Gladwell argues that 56 years ago, business leaders actively decided to take on responsibilities that were contrary to their interests and the interests of their shareholders. Union leaders and workers accepted this system not because it was what they wanted, but because it was good enough; it offered them the benefits they as workers demanded. Most workers, most people, will only take an issue that far, to the personal, immediate, did-I-get-what-I-wanted level.

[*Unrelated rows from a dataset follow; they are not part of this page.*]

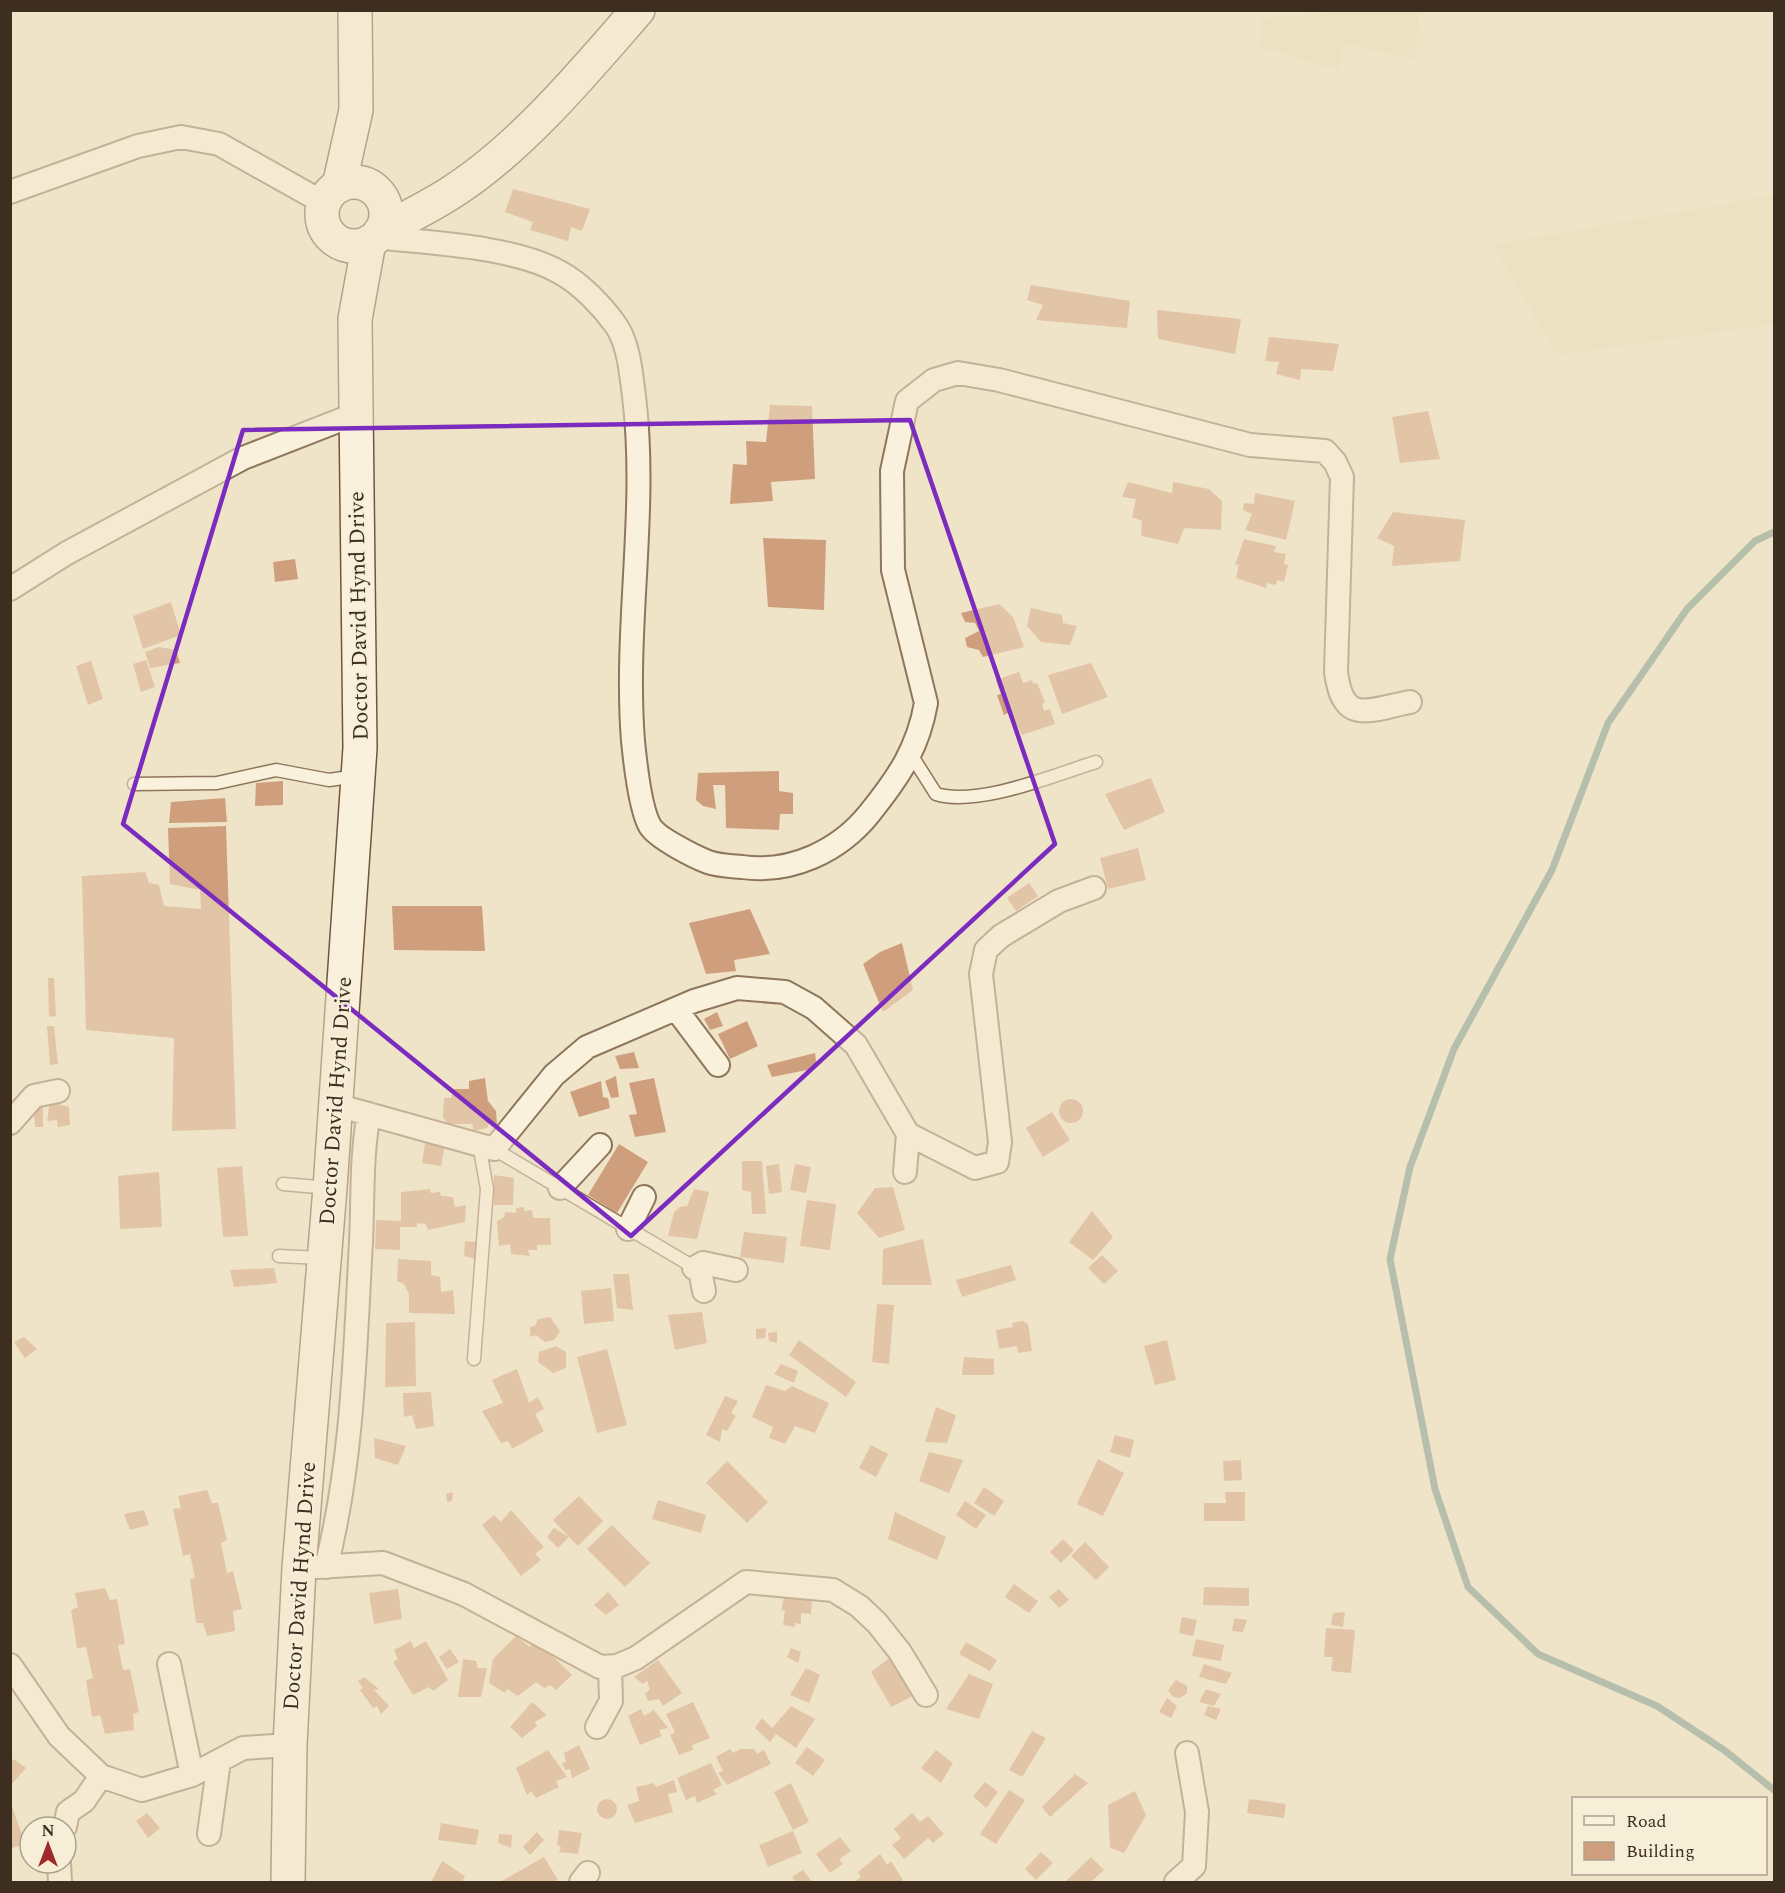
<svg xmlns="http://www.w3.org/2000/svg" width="1785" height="1893" font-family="Spectral,serif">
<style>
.farmland{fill:#e6deb5}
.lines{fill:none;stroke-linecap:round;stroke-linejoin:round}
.stream{stroke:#6f938a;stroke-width:7}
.building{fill:#cf9f7d}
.lane-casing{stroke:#8d765c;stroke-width:15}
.street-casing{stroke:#8d765c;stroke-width:26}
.secondary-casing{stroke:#6f573f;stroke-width:36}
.lane{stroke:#faf1dc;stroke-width:12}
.street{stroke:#faf1dc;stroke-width:22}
.secondary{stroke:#faf1dc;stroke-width:33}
.marked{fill:none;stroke:#7b2cbf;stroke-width:4.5;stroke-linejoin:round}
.labels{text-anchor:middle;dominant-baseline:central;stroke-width:4.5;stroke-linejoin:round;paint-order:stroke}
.street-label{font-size:22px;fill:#3d2e20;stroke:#f7eed8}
</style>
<rect width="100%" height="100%" fill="#f0e4c8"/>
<path class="farmland" d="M1331,11H1419L1415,59L1342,43L1339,70L1259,47L1262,18L1330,14Z
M1774,195V324L1557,355L1493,245Z"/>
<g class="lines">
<path class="stream" d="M1774,532L1755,541L1687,609L1608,723L1552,870L1454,1049L1410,1167L1390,1259L1435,1489L1468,1587L1538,1654L1657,1706L1724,1750L1774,1790"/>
</g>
<path class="building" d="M513,189L590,209L582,231L571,227L568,241L530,230L533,222L505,212Z
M1031,285L1130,301L1127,328L1036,320L1043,305L1027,300Z
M1157,310L1241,319L1235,354L1158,339Z
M1269,337L1339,344L1333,371L1301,369L1300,380L1276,374L1279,362L1265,361Z
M770,405L812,406L815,479L771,482L773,501L730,504L733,464L747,465L746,441L766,442Z
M1428,411L1440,459L1400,463L1392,417Z
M1128,482L1172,493L1173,482L1209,489L1222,501L1221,530L1184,528L1178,544L1141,536L1142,521L1132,517L1136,499L1122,497Z
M1255,493L1295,501L1286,540L1245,530L1252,514L1243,510L1244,503L1254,504Z
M1393,512L1465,520L1460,561L1392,566L1394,546L1377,538Z
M763,538L826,540L824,610L768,607Z
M1244,539L1276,546L1274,552L1286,554L1284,564L1288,565L1284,582L1277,580L1276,585L1267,583L1266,588L1236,578L1239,564L1235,565Z
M295,559L298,579L275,582L273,562Z
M171,602L181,635L143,649L133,616Z
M999,604L1013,617L1024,647L983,657L979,650L967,647L965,638L979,631L975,623L965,622L961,613Z
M1031,608L1062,615L1063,623L1077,626L1070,645L1041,642L1027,626Z
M159,647L176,650L180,663L150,668L145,652Z
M146,660L155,687L141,692L133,664Z
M91,661L103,699L88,705L76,666Z
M1091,663L1108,697L1062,714L1048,675Z
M1019,672L1023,683L1032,680L1033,684L1037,683L1045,702L1042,704L1044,711L1050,709L1055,724L1022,735L1010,712L1004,715L997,695L1001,694L996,680Z
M779,771V791L793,793V814H780L779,830L726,828L725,785H713L716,809L703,806L696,800L698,773Z
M1151,778L1165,812L1124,830L1105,794Z
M283,781V805L255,806L256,783Z
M225,798L227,822L169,823L171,802Z
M226,826L236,1129L172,1131L174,1038L86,1030L82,876L145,872L149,883L159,885L164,906L201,909L200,890L170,884L168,828Z
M1138,848L1146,880L1108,889L1100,858Z
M1029,883L1038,896L1016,911L1007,898Z
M392,906H482L485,951L394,950Z
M750,909L770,954L734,960L736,971L706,974L689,923Z
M902,943L913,990L883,1012L863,964L880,952Z
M48,978H54L56,1016L49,1017Z
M717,1012L723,1026L710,1030L704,1019Z
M747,1021L758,1046L730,1059L718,1034Z
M47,1026H54L58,1064L50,1065Z
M634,1052L639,1068L620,1069L615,1056Z
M815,1053L817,1068L772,1077L767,1065Z
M616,1076L619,1097L611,1098L605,1081Z
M485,1078L488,1101L496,1111L497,1124H489L487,1128L474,1131L472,1124H448L443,1117L444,1098H451L454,1089H469V1081Z
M654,1078L666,1132L635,1137L629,1115L637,1114L629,1083Z
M601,1081L603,1097L608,1098L610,1108L579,1117L570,1092Z
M1059 1111a12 12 0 1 1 24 0a12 12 0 1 1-24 0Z
M50,1102L69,1107L70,1125L58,1127L57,1120L47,1121Z
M34,1107L43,1108V1127H35Z
M1052,1112L1070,1140L1043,1157L1026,1128Z
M425,1143L445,1144L441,1166L422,1163Z
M619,1144L648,1162L617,1213L588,1195Z
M742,1161H762L766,1214H752L751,1192L742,1190Z
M779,1164L782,1192L769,1194L766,1166Z
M795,1164L811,1167L806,1193L790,1190Z
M242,1166L248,1236L223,1237L217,1168Z
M159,1172L162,1227L120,1229L118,1176Z
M494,1175L514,1178L513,1205H494Z
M893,1187L905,1230L879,1238L857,1213L875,1188Z
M430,1189L431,1193L440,1192L441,1196L453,1197L455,1207L466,1205L465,1222L428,1230L426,1224L417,1223V1227H400V1250L375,1249L376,1220L401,1221V1192Z
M694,1189L709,1192L697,1239L668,1236L674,1212L680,1207L687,1206Z
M807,1200L836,1204L830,1250L800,1246Z
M524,1207V1211L532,1210L533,1218H550L551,1245H537V1250H528L530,1256L511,1254L510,1244L499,1246L497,1221L504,1217L505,1212L516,1213V1208Z
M1092,1211L1113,1237L1093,1260L1069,1242Z
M744,1232L787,1237L784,1263L740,1257Z
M923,1239L932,1285H882L883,1249Z
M465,1241L476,1242V1259L464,1256Z
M1102,1255L1118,1271L1104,1284L1088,1268Z
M398,1259L431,1261V1275L440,1277L441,1292L453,1290L455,1314L409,1313V1294L404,1284L397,1281Z
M1011,1265L1016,1280L962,1297L956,1280Z
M274,1268L277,1283L234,1287L230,1270Z
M613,1274H629L633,1310L617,1308Z
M611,1288L614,1321L584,1324L581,1291Z
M877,1304L894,1305L889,1364L872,1362Z
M702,1312L707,1343L675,1350L668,1315Z
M550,1317L560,1331L554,1340L545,1342L536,1335L530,1337V1327L535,1326L538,1319Z
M1023,1321L1028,1324L1032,1351L1018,1353L1017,1346L999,1349L996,1330L1013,1327L1012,1323Z
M415,1322L416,1386L385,1387L386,1323Z
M766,1328L765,1338L756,1339V1329Z
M777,1332V1343L769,1341L768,1333Z
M24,1337L37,1349L25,1358L14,1342Z
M799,1340L856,1382L846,1397L789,1355Z
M1167,1340L1176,1380L1155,1385L1144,1346Z
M556,1346L566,1352V1368L553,1373L538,1362L539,1352Z
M607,1349L627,1425L597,1433L577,1357Z
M964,1357L994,1359V1375H962Z
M781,1364L798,1371L794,1383L774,1374Z
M517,1369L529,1403L538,1397L544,1409L535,1414L544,1431L512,1449L508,1441L501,1443L482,1411L503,1403L492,1380Z
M766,1385L785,1391L792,1386L829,1403L815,1433L795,1426L785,1444L769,1438L773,1427L752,1417Z
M431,1392L434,1426L416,1429L412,1415L404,1417L403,1393Z
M725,1396L738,1401L731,1413L736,1416L727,1431L722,1429L720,1442L706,1435Z
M936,1407L956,1415L947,1443L925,1442Z
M1115,1435L1134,1440L1130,1458L1110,1452Z
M374,1438L406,1446L398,1465L375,1458Z
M871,1445L888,1454L876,1477L859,1468Z
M929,1452L963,1460L949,1493L919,1481Z
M1098,1459L1124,1473L1103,1516L1077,1504Z
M1241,1460L1242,1480L1224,1481L1223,1461Z
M727,1461L768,1502L747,1523L706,1483Z
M984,1487L1004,1501L994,1516L974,1503Z
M207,1490L212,1503H218L227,1540L221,1543L227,1573L233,1571L242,1609L233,1611L235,1631L207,1636L203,1623H196L190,1579L195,1578L190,1554L183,1556L173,1509L181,1508L178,1496Z
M453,1492L452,1501L447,1502L446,1494Z
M1225,1492H1245V1521H1204V1503H1226Z
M579,1496L603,1521L578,1546L569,1537L558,1548L547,1537L554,1528L569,1537L553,1520Z
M658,1500L706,1515L701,1533L652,1519Z
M965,1501L986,1515L976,1529L956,1515Z
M144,1510L149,1525L130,1530L124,1514Z
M511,1510L544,1547L535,1554L541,1560L521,1576L482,1525L494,1515L501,1522Z
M895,1512L946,1537L937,1560L888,1539Z
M612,1525L650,1563L625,1587L587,1549Z
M1063,1539L1074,1550L1061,1563L1050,1552Z
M1085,1542L1109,1567L1096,1580L1071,1556Z
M1014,1584L1038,1601L1029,1613L1005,1597Z
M1204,1587L1249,1588V1606L1203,1605Z
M105,1588L110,1600L117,1599L125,1644L118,1645L123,1670L130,1669L139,1712L133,1714L134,1730L105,1734L100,1715L92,1717L86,1680L93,1678L86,1647L77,1648L71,1610L78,1607L75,1593Z
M398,1589L402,1619L374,1624L369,1593Z
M1059,1589L1069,1600L1059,1608L1049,1597Z
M608,1592L619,1605L606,1615L594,1605Z
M785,1593L812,1597L811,1614L801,1613V1624L795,1623V1627L783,1625L785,1610L781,1611Z
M1345,1612L1343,1627L1331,1625L1333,1613Z
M1182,1617L1197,1620L1193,1636L1179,1633Z
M1234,1618L1247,1620L1243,1632L1232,1631Z
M1326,1628L1355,1630L1351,1673L1331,1671L1333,1657H1324Z
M516,1636L530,1647L536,1640L572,1675L556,1690L550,1685L544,1688L536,1682L518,1696L507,1689L505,1693L489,1683L493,1659Z
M1196,1639L1224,1645L1221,1661L1192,1656Z
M411,1641L414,1648L426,1641L448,1680L433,1691L429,1687L413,1695L393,1662L398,1659L394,1650Z
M966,1642L997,1660L990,1671L959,1654Z
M791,1648L801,1652L798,1663L787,1657Z
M450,1649L459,1662L447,1669L439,1657Z
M892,1656L915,1695L891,1707L871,1672Z
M463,1659L476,1661L478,1668H487L481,1697H458Z
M658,1660L682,1693L663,1706L659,1699L648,1701L645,1694L650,1689L647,1681L643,1684L634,1677Z
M1204,1664L1232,1673L1226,1684L1199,1677Z
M806,1668L820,1675L809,1703L790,1695Z
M969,1674L993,1684L979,1719L946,1709Z
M364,1677L379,1689L374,1690L389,1706L381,1714L377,1706L373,1708L360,1690L363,1688L358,1681Z
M1176,1680L1187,1686V1693L1180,1698L1173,1697L1168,1690Z
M1206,1689L1221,1694L1214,1706L1199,1702Z
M1167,1698L1177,1706L1171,1718L1159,1712Z
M532,1702L547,1715L535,1722L537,1726L522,1738L510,1727Z
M693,1702L710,1738L692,1745L693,1750L679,1755L670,1735L675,1732L666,1714Z
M791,1706L815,1719L796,1748L776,1734L770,1742L755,1728L762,1718L772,1728Z
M1208,1706L1221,1709L1216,1720L1204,1715Z
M641,1709L644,1716L654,1710L668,1728L659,1730L662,1736L640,1745L628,1716Z
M1032,1731L1046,1738L1022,1777L1009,1770Z
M579,1745L590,1769L572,1778L570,1769L565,1770L562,1763L566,1762L564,1753Z
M807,1747L825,1760L813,1776L795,1763Z
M730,1749L733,1753L741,1749H754L757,1754L764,1750L771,1764L727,1785L718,1773L723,1771L716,1757Z
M548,1750L567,1777L556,1781L559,1787L536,1798L531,1791L527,1795L516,1768Z
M936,1750L953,1763L941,1783L921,1768Z
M14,1759L26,1768L10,1786V1763Z
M711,1763L722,1785L713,1790L717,1794L697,1803L695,1796L686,1800L677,1778Z
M1075,1774L1088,1783L1050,1817L1042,1807Z
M674,1780L677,1792L668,1794L673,1812L635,1823L627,1805L639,1801L636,1787L654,1783L656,1787Z
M985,1782L998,1792L986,1808L973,1796Z
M791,1783L809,1822L793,1830L774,1792Z
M1009,1790L1025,1800L996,1844L980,1834Z
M1135,1791L1146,1815L1124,1853L1110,1848L1108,1805Z
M1249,1799L1286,1804L1284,1818L1247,1813Z
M597 1809a10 10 0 1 1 20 0a10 10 0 1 1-20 0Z
M10,1801L25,1843L10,1849Z
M147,1813L160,1828L148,1838L136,1821Z
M912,1813L920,1822L928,1816L944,1834L933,1843L928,1838L904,1859L892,1845L901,1838L894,1829Z
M441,1823L479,1830L476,1845L438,1840Z
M559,1830L582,1833L578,1854L559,1852L561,1847L557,1845Z
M793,1831L802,1853L768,1867L759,1845Z
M537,1832L544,1840L530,1855L523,1847Z
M499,1834L512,1835L511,1848L498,1843Z
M840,1837L851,1851L839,1859L843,1864L830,1873L816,1854Z
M1041,1852L1053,1863L1036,1880L1025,1869Z
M880,1854L887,1865L891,1861L903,1880L900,1882H854L861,1877L858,1872Z
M544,1857L558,1880L553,1882H500Z
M1091,1857L1104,1870L1091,1882H1065Z
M442,1861L465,1876L462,1882H431Z
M803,1870L812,1882H796L792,1877Z"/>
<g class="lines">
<defs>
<path id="lane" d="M910,753L936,794C978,807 1054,775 1096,762
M134,784L217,783L276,770L329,780L357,776
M494,1149L697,1269
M283,1184L329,1188
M279,1256L322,1258
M474,1359L487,1189L479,1144"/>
<path id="street" d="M10,192L138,146L181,137L219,144L324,203
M375,237C429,243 515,246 561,273C581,284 602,306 615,324C629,343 631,374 634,396C648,511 624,626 633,741C635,761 640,809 650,826C657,838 695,857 708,862C719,866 732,866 742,867C791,874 839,851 869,814C898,778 918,749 926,703L893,570L892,471L907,401L934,380L958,373L999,380L1250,445L1325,451L1335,462L1342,477L1336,672C1343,726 1368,710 1410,702
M10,589L67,553L243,458L356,414
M676,1009L718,1065
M336,1105L494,1149L554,1075L587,1047L694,1001L737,988L785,992L814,1008L856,1045L908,1134L905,1172
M10,1123L34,1096L58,1091
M908,1134L975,1168L997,1162L1000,1142L981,974L986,950L1001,936L1059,901L1094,888
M560,1188L600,1145
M628,1229L644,1197
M694,1268L703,1263L736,1270
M700,1271L704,1291
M326,1567C353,1461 355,1350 361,1242C363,1200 361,1155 369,1114
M299,1568L383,1563L464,1594L600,1667L617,1666L636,1658L746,1582L833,1590L859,1606L877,1623L900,1652L926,1695
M169,1664L192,1775
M10,1665L59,1736L101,1776L142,1790L192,1775L243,1748L290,1745
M597,1727L611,1701L610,1667
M65,1827L68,1812L84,1801L101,1776
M209,1834L219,1761
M59,1863L60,1882
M581,1882L588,1873
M1176,1882L1194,1866L1197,1812L1187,1753"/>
<path id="secondary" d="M322 214a32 32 0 1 1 64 0a32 32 0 1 1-64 0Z
M339,186L356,110L355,10
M380,232C404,219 429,207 452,192C521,148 584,72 638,10
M288,1882L290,1745L299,1568L330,1188L360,748L355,319L369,242"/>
</defs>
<use href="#lane" class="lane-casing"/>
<use href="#street" class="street-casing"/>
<use href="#secondary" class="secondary-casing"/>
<use href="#lane" class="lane"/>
<use href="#street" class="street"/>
<use href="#secondary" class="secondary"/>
</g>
<path d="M0 0H1785V1893H0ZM910,420L1055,844L631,1236L123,824L243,430Z" fill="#f0e4c8" fill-opacity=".55" fill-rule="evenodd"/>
<path class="marked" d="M910,420L1055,844L631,1236L123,824L243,430Z"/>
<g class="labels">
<g class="street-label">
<text transform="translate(359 616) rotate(-91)">Doctor David Hynd Drive</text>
<text transform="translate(336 1101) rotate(-86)">Doctor David Hynd Drive</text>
<text transform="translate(300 1586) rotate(-86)">Doctor David Hynd Drive</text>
</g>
</g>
<rect width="1785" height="1893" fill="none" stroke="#3d2e20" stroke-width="24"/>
<rect x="1572" y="1797" width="195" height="78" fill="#f7eed8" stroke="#ada18e" stroke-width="1.5"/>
<rect x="1584" y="1816" width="30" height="9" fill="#faf1dc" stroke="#ada18e" stroke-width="1.5"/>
<text x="1626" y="1827" font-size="18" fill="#3d2e20">Road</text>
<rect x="1584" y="1842" width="30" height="18" fill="#cf9f7d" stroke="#ada18e" stroke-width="1.5"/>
<text x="1626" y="1857" font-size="18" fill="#3d2e20">Building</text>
<g transform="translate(48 1845)"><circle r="28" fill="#f7eed8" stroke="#ada18e" stroke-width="1.5"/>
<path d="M0-4.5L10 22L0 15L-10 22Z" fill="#9e2a2b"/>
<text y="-9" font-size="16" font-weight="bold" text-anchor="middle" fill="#3d2e20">N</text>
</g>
</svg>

Herein lies our strategy for debating health care and pensions and social security whenever it comes up. Single-payer insurance for both health care and retirement is the obvious rational way to go. It benefits both workers who need it and corporate interests that have no business hamstringing themselves with inefficient worker compensation. This needs to be both expanded into clear, level-headed policy and reduced into media-sized talking points. It is the angle, the only angle. Yet our efforts at galvanizing popular support for this solution is going to be stymied by a public both complacent and cynical. They largely have the benefits they want even as they distrust government and corporations handling of these benefits. Because of Republican misrule, they -- we -- distrust government, and because people are often adverse to change, we distrust any concrete notions of reform. The way to get the public on the side of single-payer is to have their insurance really imperiled by Republican ideas of privatization. We saw this work when that word hijacked Bush's plan for Social Security evisceration -- err, reform. This will happen again, and we need to be ready. But at the same time, we need to offer up a coherent and united idea for how we really can benefit working Americans both now and later.